Architecture Technique Mobilité

Un premier trottoir roulant sans fosse en France

Mots clés : Gares, aéroports

Le constructeur Kone installe ses premiers modèles d’Innotrack dans l’Hexagone. Les passagers de l’aéroport d’Orly les étrenneront en avril.

«Les passagers pour Fort-de-France sont attendus à la porte d’embarquement. » L’annonce pressante laisse de marbre les trois techniciens. Séparés des voyageurs du terminal Sud de l’aéroport d’Orly par des panneaux, ils s’affairent autour d’un trottoir roulant à moitié assemblé. Le temps presse. La nouvelle extension de la jetée Est du bâtiment sera inaugurée le 14 avril prochain. En outre, la machine en question revêt une importance particulière pour son fabricant, la société finlandaise Kone. C’est l’un des deux premiers modèles d’Innotrack qu’elle installe en France. L’extension de 12 000 m² accueillera ce duo inédit, composé d’une machine de 54 m et d’une autre de 31 m. « Nous espérons prolonger cette dynamique. Des discussions sont en cours avec d’autres aéroports français », confie Pascal Rivet, directeur des escaliers mécaniques au sein de Kone.

L’extension de la jetée abritera aussi trois autres trottoirs roulants traditionnels et cinq escaliers mécaniques, tous issus du même constructeur. Cette opération semble le signe d’une conjoncture plus favorable à l’Innotrack. « Nous en posons actuellement une dizaine dans l’aéroport d’Amman en Jordanie », s’enthousiasme Pascal Rivet. Depuis sa commercialisation en 2006, l’invention de Kone n’avait pas connu un succès fulgurant. Outre la monarchie du Proche-Orient, elle n’a conquis que trois pays : l’Espagne, l’Inde et les Pays-Bas.

Absence d’opération de gros œuvre.

L’équipement possède pourtant une qualité intrinsèque indéniable. Il se pose directement sur le sol fini. A l’inverse, les appareils classiques recouvrent une tranchée d’environ 1 m de profondeur. Les palettes arrivées au bout du tapis se retournent et transitent par cet espace pour retourner au départ. Il contient aussi un volumineux moteur qui entraîne tout le dispositif. L’Innotrack se passe de ces aménagements grâce à un système de traction logé dans la balustrade de la machine. Les ingénieurs de la firme ont adapté un moteur en forme de disque, conçu à l’origine pour les ascenseurs. Les palettes, plus fines, se glissent dans un interstice de 20 cm sous la surface visible du trottoir. L’armoire qui contient la régulation électronique est encastrée dans la rampe d’accès. L’engin est livré sous la forme d’un kit de montage facile à transporter sur un chantier. A condition de positionner l’équipement à proximité d’une alimentation électrique, les exploitants peuvent ainsi le déplacer au gré des évolutions du site. « Ils sont en mesure de modifier leur organisation des flux de personnes. Le bâtiment gagne en flexibilité », souligne le directeur.

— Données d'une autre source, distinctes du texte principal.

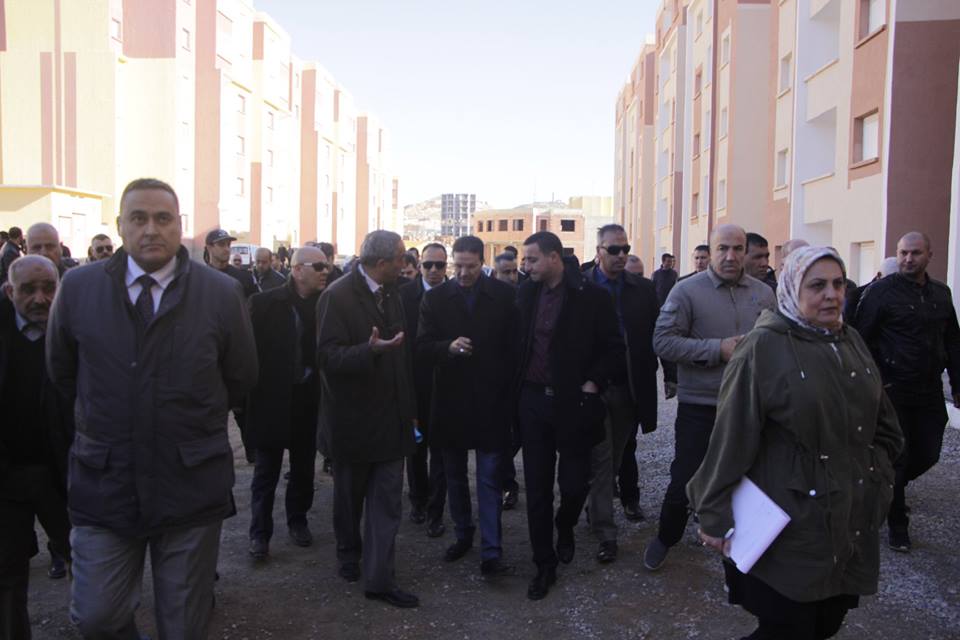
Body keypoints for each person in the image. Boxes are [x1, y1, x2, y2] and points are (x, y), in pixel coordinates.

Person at [46, 178, 258, 638]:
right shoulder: (79, 288)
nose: (151, 229)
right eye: (138, 218)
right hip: (105, 483)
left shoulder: (220, 293)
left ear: (179, 226)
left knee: (183, 624)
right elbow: (63, 372)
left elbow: (240, 376)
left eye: (163, 219)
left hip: (189, 483)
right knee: (97, 616)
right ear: (120, 225)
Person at [689, 246, 903, 640]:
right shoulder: (763, 348)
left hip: (849, 513)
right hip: (791, 516)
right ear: (791, 288)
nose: (832, 295)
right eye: (817, 285)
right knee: (790, 624)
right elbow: (731, 439)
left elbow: (883, 421)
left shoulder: (850, 340)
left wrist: (879, 471)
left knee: (829, 619)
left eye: (838, 284)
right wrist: (713, 512)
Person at [644, 224, 777, 571]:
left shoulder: (764, 294)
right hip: (701, 406)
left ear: (745, 251)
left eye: (738, 249)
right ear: (711, 250)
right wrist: (717, 349)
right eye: (723, 249)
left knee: (749, 481)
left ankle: (741, 549)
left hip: (749, 405)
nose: (730, 256)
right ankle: (666, 537)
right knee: (685, 480)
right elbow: (662, 341)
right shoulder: (687, 291)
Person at [516, 231, 624, 600]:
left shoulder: (590, 297)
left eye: (532, 259)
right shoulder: (525, 294)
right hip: (532, 402)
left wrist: (593, 382)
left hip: (574, 403)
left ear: (553, 258)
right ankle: (543, 564)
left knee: (575, 484)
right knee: (537, 487)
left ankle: (565, 524)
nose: (526, 266)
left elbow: (614, 348)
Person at [316, 229, 420, 608]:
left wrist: (410, 411)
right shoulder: (337, 296)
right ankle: (348, 553)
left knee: (387, 504)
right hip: (354, 423)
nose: (406, 264)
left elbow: (402, 360)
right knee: (350, 499)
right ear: (381, 263)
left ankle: (379, 579)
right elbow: (327, 357)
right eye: (401, 258)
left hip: (392, 422)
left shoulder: (393, 293)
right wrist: (369, 351)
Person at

Il demeure néanmoins évasif sur le prix : « Certes, l’Innotrack reste plus onéreux qu’un modèle traditionnel. Cependant, grâce à l’absence d’opération de gros œuvre, le coût global d’un chantier est moins élevé avec notre produit. Par ailleurs, il requiert seulement une puissance électrique de 5 kW. » Pour les clients particulièrement soucieux de leur consommation, l’appareil peut être équipé en option d’un système de veille. A l’entrée du trottoir, des détecteurs de mouvement repèrent les passages. S’ils ne relèvent aucun passage, la vitesse des palettes diminue de 0,5 à 0,2 m par seconde avant de s’arrêter. Kone propose aussi l’ajout de ce dispositif sur des machines plus anciennes, déjà mises en service.